One day 23 years ago, I was in Derby with my then BF having a great Friday night at work and in town. It was a new, thrilling, lustful, happy, young relationship and we were living ‘Love’s young dream’.. chatting away excitedly about our new future together.. Me at uni, and him planning his take over of the world. I was 21 and he was 22.. I had a younger brother and sister and always envisaged us growing old together, throwing family parties, having kids with our parents as grandparents. It was a strong vision I held and took it for granted thats that what life would be like. My life with my then BF Rich.. and his lovely family. My little brother had been driving up to see me and we had many happy times in Derby, before that night 23 years ago..
I was so content at this time.. never questioning life really.. My questions merely came into my head about “Is this the right college course for me?” or “Which purple dress shall I wear out clubbing this eve”, or “I hope my little mini makes it to town and back”… Mind blowing stuff eh!? 😉
On the 3rd July 1993 my world came crashing down with one phone call.. One call from my little sister telling me our brother had died and Dad was seriously ill in ITC. The call that changed all our lives.. Visions smashed into a million pieces. I have previously written about this here.. (Although the pics are missing from that blog, you get the general idea.)
At that point in my life, everything that had been important in my life no longer felt important.. I looked after my Dad intensely in hospital for those first 9 or so months post the accident so when I went back to Uni it felt like I was supposed to pick up where I left off, but everything was different for me.. I was empty, bereft, I just didn’t know what I was doing there.
This is how I feel again now.. Empty, lost, just not ‘quite right’.. And having just received a message from my sister to say “Can I just not adult anymore?” I know I am not alone in experiencing these feelings. I should probably explain (If you are new to reading these blogs) That my lovely Dad died on the 2nd October this year.. Exactly 23 years and 3 months to the day we lost our brother, and the Dad that we knew.

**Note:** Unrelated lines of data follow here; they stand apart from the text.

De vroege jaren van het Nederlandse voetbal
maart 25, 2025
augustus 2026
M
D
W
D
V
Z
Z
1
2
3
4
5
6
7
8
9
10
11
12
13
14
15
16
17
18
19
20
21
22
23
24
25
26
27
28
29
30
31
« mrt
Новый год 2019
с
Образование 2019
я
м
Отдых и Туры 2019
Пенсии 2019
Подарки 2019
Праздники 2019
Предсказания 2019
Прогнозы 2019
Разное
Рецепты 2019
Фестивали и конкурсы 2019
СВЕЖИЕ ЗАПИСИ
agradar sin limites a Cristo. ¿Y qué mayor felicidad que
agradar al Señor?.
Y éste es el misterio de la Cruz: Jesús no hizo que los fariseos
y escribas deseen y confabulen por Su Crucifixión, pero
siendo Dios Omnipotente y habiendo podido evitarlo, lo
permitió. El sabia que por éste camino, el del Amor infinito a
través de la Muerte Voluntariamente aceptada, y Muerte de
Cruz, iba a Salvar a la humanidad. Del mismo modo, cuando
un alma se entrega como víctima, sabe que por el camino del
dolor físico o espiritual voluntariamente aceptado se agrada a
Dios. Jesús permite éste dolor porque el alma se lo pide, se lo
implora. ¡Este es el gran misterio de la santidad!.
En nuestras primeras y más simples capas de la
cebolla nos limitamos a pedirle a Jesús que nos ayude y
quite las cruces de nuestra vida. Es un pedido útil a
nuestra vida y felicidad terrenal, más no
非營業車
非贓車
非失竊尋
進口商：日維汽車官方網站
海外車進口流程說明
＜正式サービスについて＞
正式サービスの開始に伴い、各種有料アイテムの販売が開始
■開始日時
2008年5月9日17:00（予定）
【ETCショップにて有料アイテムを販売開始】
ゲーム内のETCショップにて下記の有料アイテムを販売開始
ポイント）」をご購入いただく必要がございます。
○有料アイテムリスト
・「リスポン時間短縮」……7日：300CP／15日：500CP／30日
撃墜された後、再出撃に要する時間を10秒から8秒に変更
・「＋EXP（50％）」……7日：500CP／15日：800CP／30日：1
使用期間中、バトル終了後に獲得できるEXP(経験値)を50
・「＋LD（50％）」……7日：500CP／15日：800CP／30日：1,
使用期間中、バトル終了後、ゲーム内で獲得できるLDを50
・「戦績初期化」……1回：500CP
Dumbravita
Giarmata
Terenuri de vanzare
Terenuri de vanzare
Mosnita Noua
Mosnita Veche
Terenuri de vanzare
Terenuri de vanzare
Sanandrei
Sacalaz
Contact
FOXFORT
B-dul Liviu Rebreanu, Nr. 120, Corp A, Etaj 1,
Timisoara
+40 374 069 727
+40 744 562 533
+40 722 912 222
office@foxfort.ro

I have been here before.. And if you have ever lost ANYONE in your life you too will know that GRIEF CHANGES YOUR BELIEFS AND VALUES. The way we view the world becomes fundamentally different. This unimaginable moment comes in which we lose someone and the floor falls out. You look around and suddenly the things you loved, that seemed so important before, mean nothing. An existential cloud sets in and soon you are looking at the people around you, judging them. They keep striving for fitness goals, work priorities, planning parties and events, buying new clothes, houses and cars. And you? You suddenly feel that all of those things mean nothing in this fragile life we live. You feel at best, isolated, at worst, resentful. You definitely feel like you are going crazy.
I appreciate this is still really early days for my family.. and that I shouldn’t be so hard on myself about feeling so floored.. I just wanted to share these experiences and thoughts with you in case you can relate.. So many of us ladies carry so much shit around trying to pretend to be ok, and I, want to reinforce that its OK… TO NOT BE OK!
It’s ok to be SAD, especially if you are letting go of something you love… Not that I want to let go at all.. and thats ok too.. I am sad. I am happy to share here that I am very very sad. Sadness is important for us to express and feel so that we don’t carry everything around like a ton of bricks weighing us down, and potentially others down with you. I have to accept and acknowledge my sadness and grief so that a). I don’t punch people for no apparent reason, and b). I don’t want to make the same mistakes I did 23 years ago… I ran and ran from my sadness until 11 years ago it came and bit me so hard I had a break down… Thinking on that though.. The break down happening FORCED me to look at my sadness.. Forced me to acknowledge that it is OK, and normal to react in pain. And it made me brave enough to leave the job I was in to start this business (which has been growing for 10 years now)
Hopefully now it will remind me that I can and have survived.. what I feel about myself and my survival is one thing but I am here. I am inspired daily by my amazing clients, and have a very charmed life work wise because of the break down I suffered.
Two things to take away from this blog I guess is.. Keep in mind I (you) may be in the ‘nothing matters at all’ category for a little while, and that’s okay. It is just important that once a few months pass you are finding value again in the world around you, even if it is valuing different things. I know this from experience.
Secondly.. Maybe reframe the way you look at sadness and grief.. See it as a bridge from the person you were before the loss, and the new person you can/ will be after the loss. You will always miss the person, and that person will ALWAYS be a part of you.. But you will become a new person.. One who has experienced severe loss and terrible pain, and you can either let that make or break you. I don’t want to let it break me again.. But I am also hear to tell you that IT WILL BE OK. Whatever you’re going through you are not alone.. And you will survive.